- **Action item**
How many lines in the records below contain "total" when case counts? Reply with the number only.
+ + + + +
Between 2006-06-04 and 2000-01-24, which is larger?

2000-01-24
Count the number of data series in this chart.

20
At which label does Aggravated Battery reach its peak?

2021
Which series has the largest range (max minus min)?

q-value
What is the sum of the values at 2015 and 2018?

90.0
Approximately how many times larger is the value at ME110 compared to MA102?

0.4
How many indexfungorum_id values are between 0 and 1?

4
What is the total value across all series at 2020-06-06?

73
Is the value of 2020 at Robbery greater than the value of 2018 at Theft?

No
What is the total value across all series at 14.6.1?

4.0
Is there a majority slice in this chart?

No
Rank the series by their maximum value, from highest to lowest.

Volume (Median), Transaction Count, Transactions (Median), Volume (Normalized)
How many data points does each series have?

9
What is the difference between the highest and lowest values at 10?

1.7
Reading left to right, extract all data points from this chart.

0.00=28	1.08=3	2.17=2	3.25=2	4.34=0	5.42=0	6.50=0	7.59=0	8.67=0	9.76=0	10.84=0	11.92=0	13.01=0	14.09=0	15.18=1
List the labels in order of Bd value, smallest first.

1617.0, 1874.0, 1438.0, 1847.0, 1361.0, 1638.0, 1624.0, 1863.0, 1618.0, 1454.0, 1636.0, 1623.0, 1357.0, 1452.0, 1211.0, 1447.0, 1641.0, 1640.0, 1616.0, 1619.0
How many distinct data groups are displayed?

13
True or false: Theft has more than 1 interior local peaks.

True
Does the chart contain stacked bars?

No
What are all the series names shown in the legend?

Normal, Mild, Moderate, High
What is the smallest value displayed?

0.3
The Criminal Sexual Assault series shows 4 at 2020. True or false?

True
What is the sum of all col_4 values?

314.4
+ + + + +
- **Written answer**
2